**What to do:** Output, exactly and in full, only the lines from the one containing "pinky pip: (422, 97)" to the last line of the data. Pictures should not appear.
= = = = =
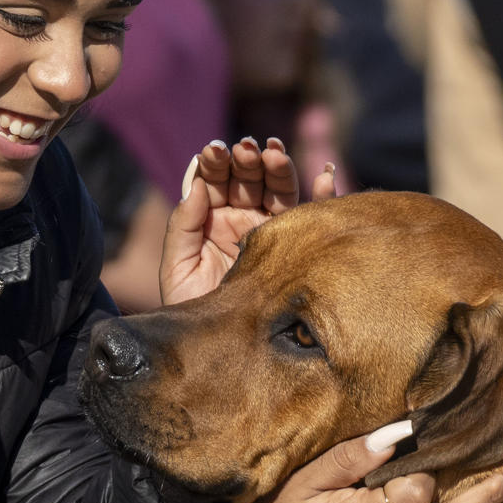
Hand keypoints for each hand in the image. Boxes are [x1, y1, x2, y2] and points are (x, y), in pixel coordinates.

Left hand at [160, 137, 336, 305]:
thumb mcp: (178, 268)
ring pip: (281, 191)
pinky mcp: (298, 248)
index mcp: (213, 220)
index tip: (211, 151)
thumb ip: (182, 226)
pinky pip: (314, 217)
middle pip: (251, 181)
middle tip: (245, 149)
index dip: (216, 164)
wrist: (217, 352)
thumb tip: (197, 182)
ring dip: (280, 169)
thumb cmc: (191, 312)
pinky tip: (325, 175)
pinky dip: (324, 194)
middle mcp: (245, 220)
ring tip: (274, 154)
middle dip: (248, 161)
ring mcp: (273, 231)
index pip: (217, 182)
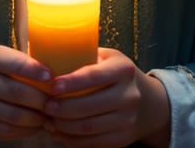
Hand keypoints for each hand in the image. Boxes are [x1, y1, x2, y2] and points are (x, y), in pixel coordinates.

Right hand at [0, 44, 51, 145]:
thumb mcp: (0, 59)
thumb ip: (23, 63)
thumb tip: (56, 78)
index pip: (15, 63)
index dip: (36, 71)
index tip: (52, 78)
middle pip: (17, 93)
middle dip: (42, 99)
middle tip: (56, 102)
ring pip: (15, 116)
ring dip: (37, 118)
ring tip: (49, 115)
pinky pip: (9, 132)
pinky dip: (27, 130)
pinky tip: (36, 125)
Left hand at [43, 48, 170, 147]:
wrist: (149, 102)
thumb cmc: (118, 74)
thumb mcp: (109, 58)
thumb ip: (86, 56)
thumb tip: (48, 55)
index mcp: (123, 69)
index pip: (93, 76)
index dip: (71, 83)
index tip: (53, 86)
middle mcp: (129, 95)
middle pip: (89, 106)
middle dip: (62, 108)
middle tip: (45, 105)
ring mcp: (128, 119)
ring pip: (89, 128)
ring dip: (64, 126)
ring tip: (48, 120)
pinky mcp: (124, 139)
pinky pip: (94, 143)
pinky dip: (73, 140)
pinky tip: (61, 132)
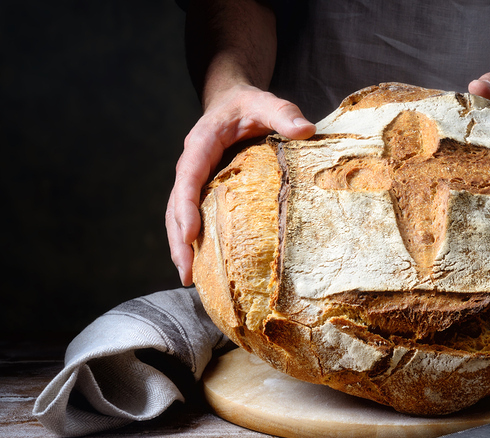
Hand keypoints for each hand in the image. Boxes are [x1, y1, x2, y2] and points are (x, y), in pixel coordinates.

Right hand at [166, 84, 314, 285]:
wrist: (233, 101)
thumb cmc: (249, 103)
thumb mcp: (265, 102)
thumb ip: (284, 113)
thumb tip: (307, 130)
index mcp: (200, 144)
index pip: (188, 177)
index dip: (186, 206)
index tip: (191, 233)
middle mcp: (191, 164)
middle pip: (175, 205)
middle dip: (179, 239)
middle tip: (186, 272)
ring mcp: (195, 179)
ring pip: (178, 215)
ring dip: (181, 246)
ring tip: (188, 278)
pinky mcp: (203, 190)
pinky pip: (192, 216)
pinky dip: (193, 240)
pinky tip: (202, 264)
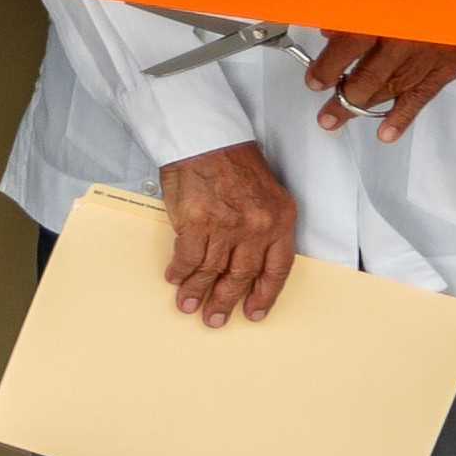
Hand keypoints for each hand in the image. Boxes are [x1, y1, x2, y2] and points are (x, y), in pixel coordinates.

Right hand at [154, 143, 301, 328]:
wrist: (206, 137)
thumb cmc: (233, 161)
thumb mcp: (265, 193)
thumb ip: (262, 225)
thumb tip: (245, 260)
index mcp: (280, 219)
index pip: (277, 268)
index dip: (264, 294)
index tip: (253, 312)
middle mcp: (257, 226)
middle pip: (242, 275)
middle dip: (226, 301)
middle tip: (215, 318)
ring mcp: (226, 226)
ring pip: (212, 270)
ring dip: (198, 291)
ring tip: (189, 305)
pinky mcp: (196, 222)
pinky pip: (187, 257)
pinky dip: (180, 271)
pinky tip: (175, 278)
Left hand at [303, 0, 455, 137]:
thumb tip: (330, 29)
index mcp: (388, 12)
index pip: (349, 46)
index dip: (328, 67)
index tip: (315, 81)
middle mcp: (407, 39)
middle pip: (367, 76)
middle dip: (341, 97)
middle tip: (324, 111)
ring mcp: (428, 56)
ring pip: (389, 90)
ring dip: (360, 110)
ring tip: (335, 121)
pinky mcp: (448, 67)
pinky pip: (422, 97)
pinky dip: (403, 118)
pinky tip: (385, 134)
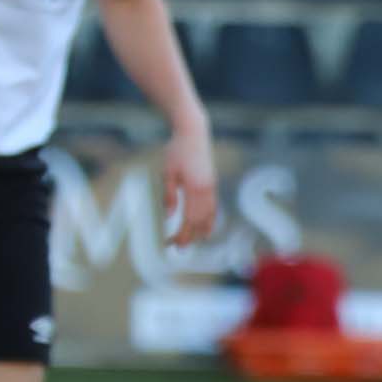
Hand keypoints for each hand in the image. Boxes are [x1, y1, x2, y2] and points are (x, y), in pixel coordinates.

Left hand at [162, 127, 219, 247]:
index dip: (182, 234)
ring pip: (210, 216)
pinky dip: (210, 220)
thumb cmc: (177, 150)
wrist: (194, 133)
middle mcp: (207, 190)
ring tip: (192, 241)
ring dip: (201, 230)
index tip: (172, 243)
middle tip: (177, 247)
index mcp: (195, 188)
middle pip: (200, 221)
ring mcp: (212, 187)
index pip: (189, 219)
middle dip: (189, 236)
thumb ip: (169, 195)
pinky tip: (205, 228)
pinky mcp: (213, 185)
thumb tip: (169, 216)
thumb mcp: (167, 172)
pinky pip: (214, 208)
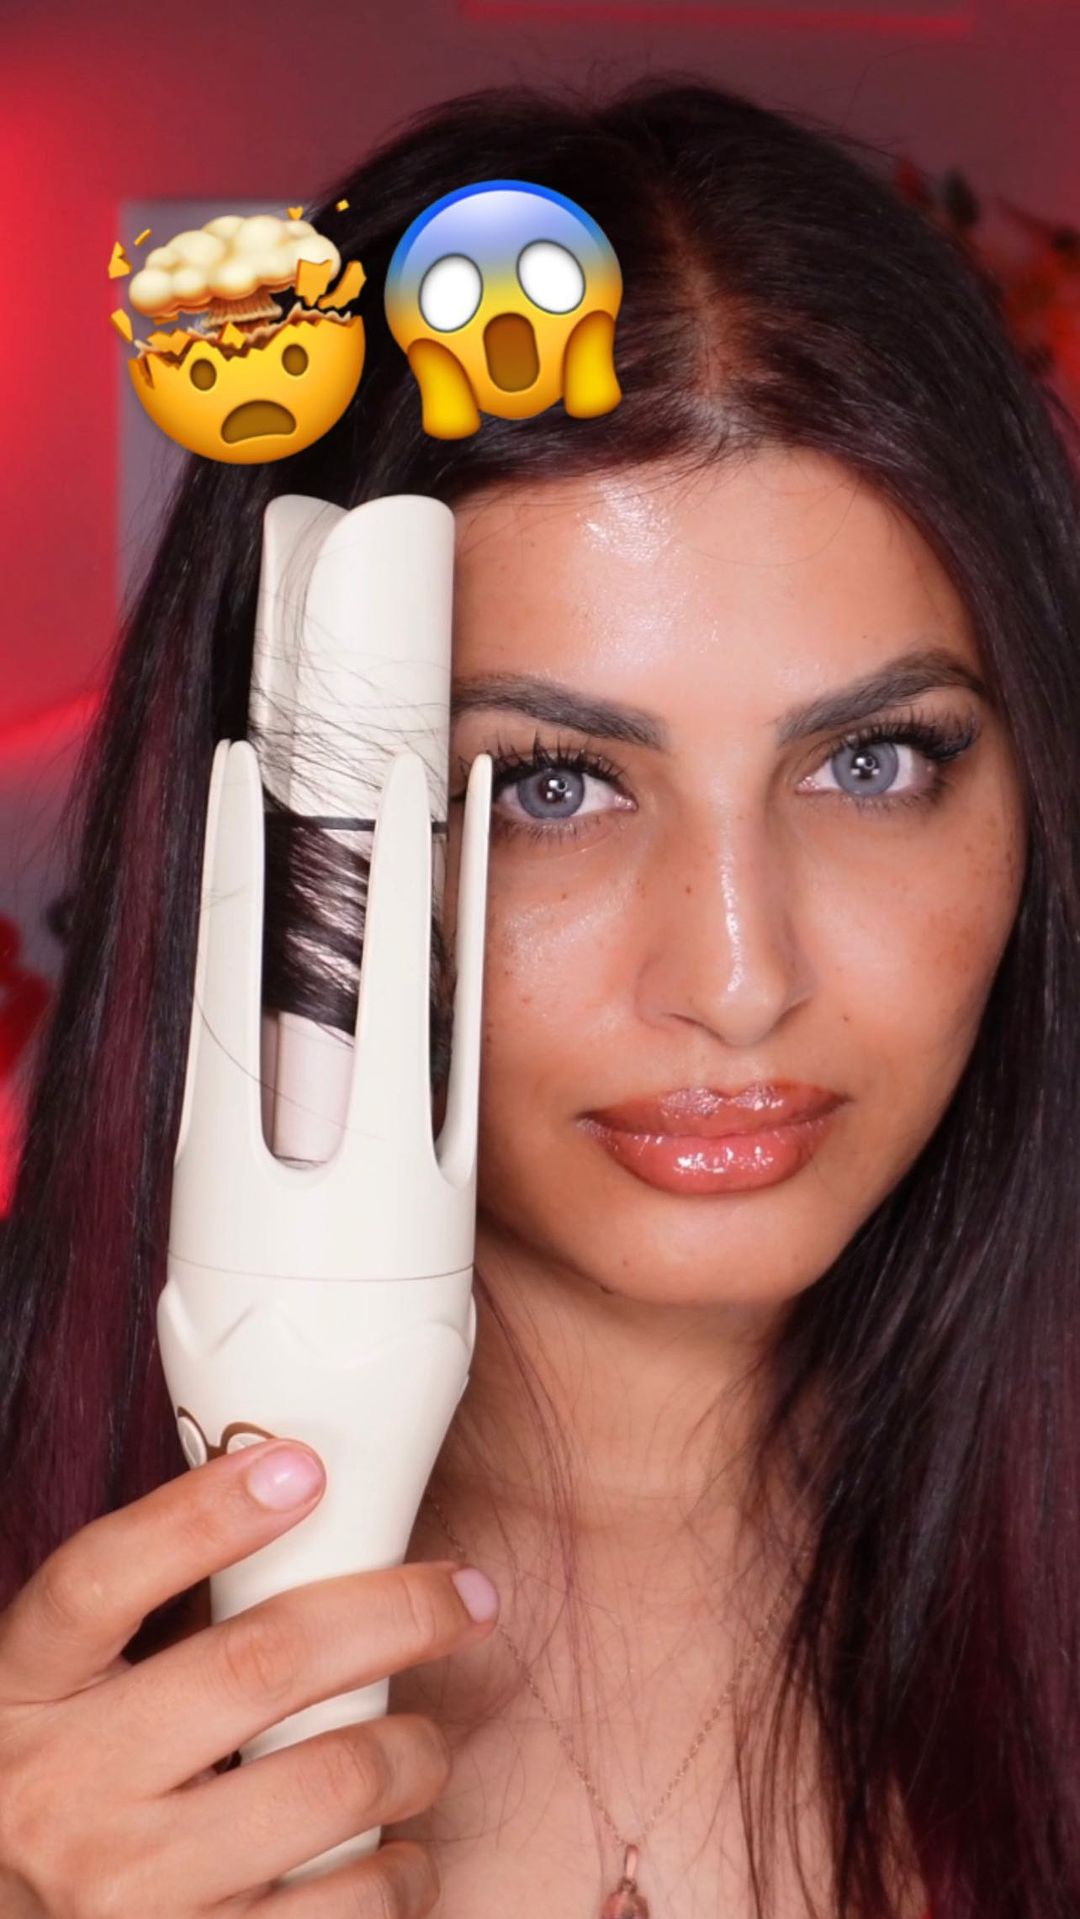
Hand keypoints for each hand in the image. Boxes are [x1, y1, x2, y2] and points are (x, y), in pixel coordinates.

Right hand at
= = = = =
**Response box:**
pinky pip: (422, 97)
pinky dip: (403, 118)
pinky tip: (385, 134)
Hand keypoints for each hand in the image. Boxes are [x1, y1, x2, y2] and points are (x, y), in pixel coordinates.

Left hand at [162, 127, 219, 247]:
index dip: (182, 234)
ring pip: (210, 216)
pinky dip: (210, 220)
thumb cmc: (177, 150)
wrist: (194, 133)
middle mcp: (207, 190)
ring tip: (192, 241)
ring dip: (201, 230)
index tip: (172, 243)
middle tip: (177, 247)
index mcp: (195, 188)
middle pip: (200, 221)
ring mcp: (212, 187)
index pip: (189, 219)
middle dip: (189, 236)
thumb ip: (169, 195)
pinky tip: (205, 228)
pinky mcp: (213, 185)
thumb tip: (169, 216)
thumb mcp: (167, 172)
pinky pip: (214, 208)
Hand keypoints for each hand in the image. Boxes are [x1, y1, x2, y2] and points are (x, y), in pixel coordinates.

Right hand at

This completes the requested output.